Действительно, публицистика военных лет, выступления писателя по радио в частности, не была чисто литературным делом. Так к ней не относились и тогда. На тексте радиоречи Н. Тихонова 7 ноября руководитель Радиокомитета написал: «Сохраните это, сие весьма интересно для истории». Речь Н. Тихонова – важный документ, характеризующий время. От имени Ленинграда обращался писатель к Москве и Ростову, Ханко и Мурманску. Он говорил о всенародном характере войны: «У нас воюют и женщины, самые тихие и старые, школьники, самые резвые и юные. Старушка, перешивающая для бойца теплые вещи, воюет!» Писатель поднимал вопрос о месте интеллигенции в дни войны: «Писатели и поэты, артисты и инженеры, врачи, художники, скульпторы Ленинграда – мы боремся вместе со всеми бойцами, потому что сами – бойцы. Когда настанет момент нам всем оставить оружие своей профессии и взять винтовки, мы возьмем их и будем сражать врага до последней капли крови, до последнего вздоха». Речь Н. Тихонова была произнесена в день парада на Красной площади. Она тверже, можно сказать, сдержанней публицистических выступлений, прозвучавших по ленинградскому радио в сентябре – октябре 1941 года.

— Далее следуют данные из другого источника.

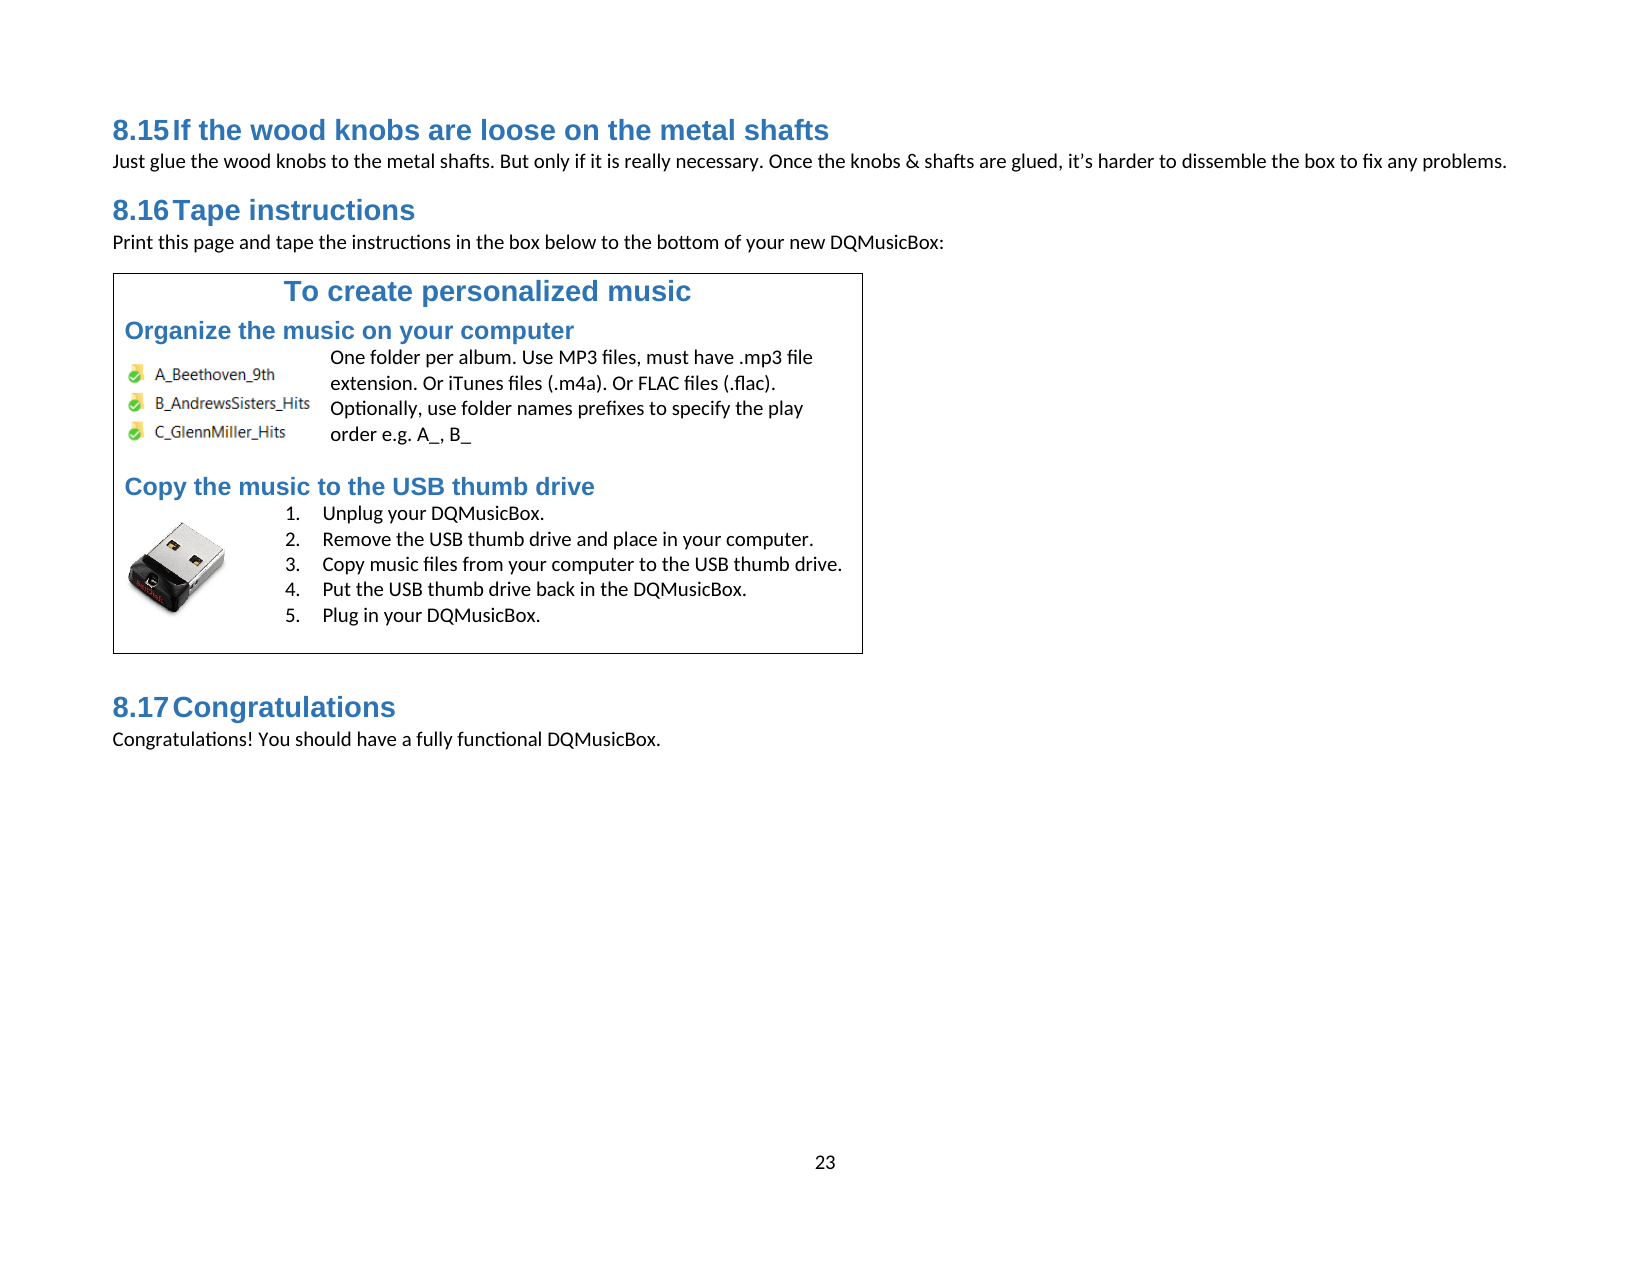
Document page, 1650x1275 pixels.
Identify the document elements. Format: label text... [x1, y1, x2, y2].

Этим же отмечена речь О. Берггольц, посвященная празднику Октябрьской революции. Напомнив о прошлых мирных Октябрьских торжествах, о том, что теперь не было ни демонстраций, ни фейерверков, она сказала: «Никогда еще не встречал и не праздновал Ленинград великой даты так торжественно, как в 1941 году!.. Ведь мы отмечаем двадцать четвертую годовщину Великой революции на ее родине, у ее колыбели, в нашем советском русском Ленинграде. Мы потом, при встрече, очень подробно расскажем вам, наши далекие друзья и товарищи, как судорожно рвался враг в Ленинград». А ведь так не говорили ленинградцы в сентябре, не могли говорить: «Мы исполнены сегодня сурового, высокого внутреннего торжества». Конечно, Берггольц не могла представить себе тогда, что городу предстоит пережить еще больше двух лет блокады, что впереди страшная зима, о которой она напишет: «Прожив декабрь, январь, февраль, я повторяю с дрожью счастья: мне ничего живым не жаль». В речи 10 ноября ее разговор со страной, с людьми за кольцом был необычайно сердечен. Вместе с тем это именно беседа, не очерк, не статья – здесь все рассчитано на голос, интонацию. «Вы спрашиваете, как мы живем? Мы живем одной мыслью, одним стремлением – беспощадно уничтожать врага у ворот Ленинграда… Для нас слились теперь в одно оборона Москвы и оборона Ленинграда». Писатели помогали жить и бороться сегодня, они также вглядывались в завтрашний день. 12 ноября Сергей Спасский сказал: «Трудно представить, как мы будем вспоминать эти дни. О чем мы станем рассказывать? Вероятно, о затемненных улицах, о том, как приходилось нам вечерами осторожно идти сквозь холодный черный воздух, среди невидимых зданий. И при этом мы были довольны, что и в таких слепых переходах мы правильно находим знакомый путь. Разумеется, мы вспомним о снарядах, поразивших знакомые дома, о сигналах тревоги и отбоя и о том, как со знанием дела мы обсуждали голоса зениток и свист фугасных бомб. И все это будет казаться и странным, и удивительным для тех, кто не живет в Ленинграде сейчас». В ноябре 1941 года говорил Спасский о неизбежной победе, о том, какой предстанет военная пора из еще далекого мирного времени.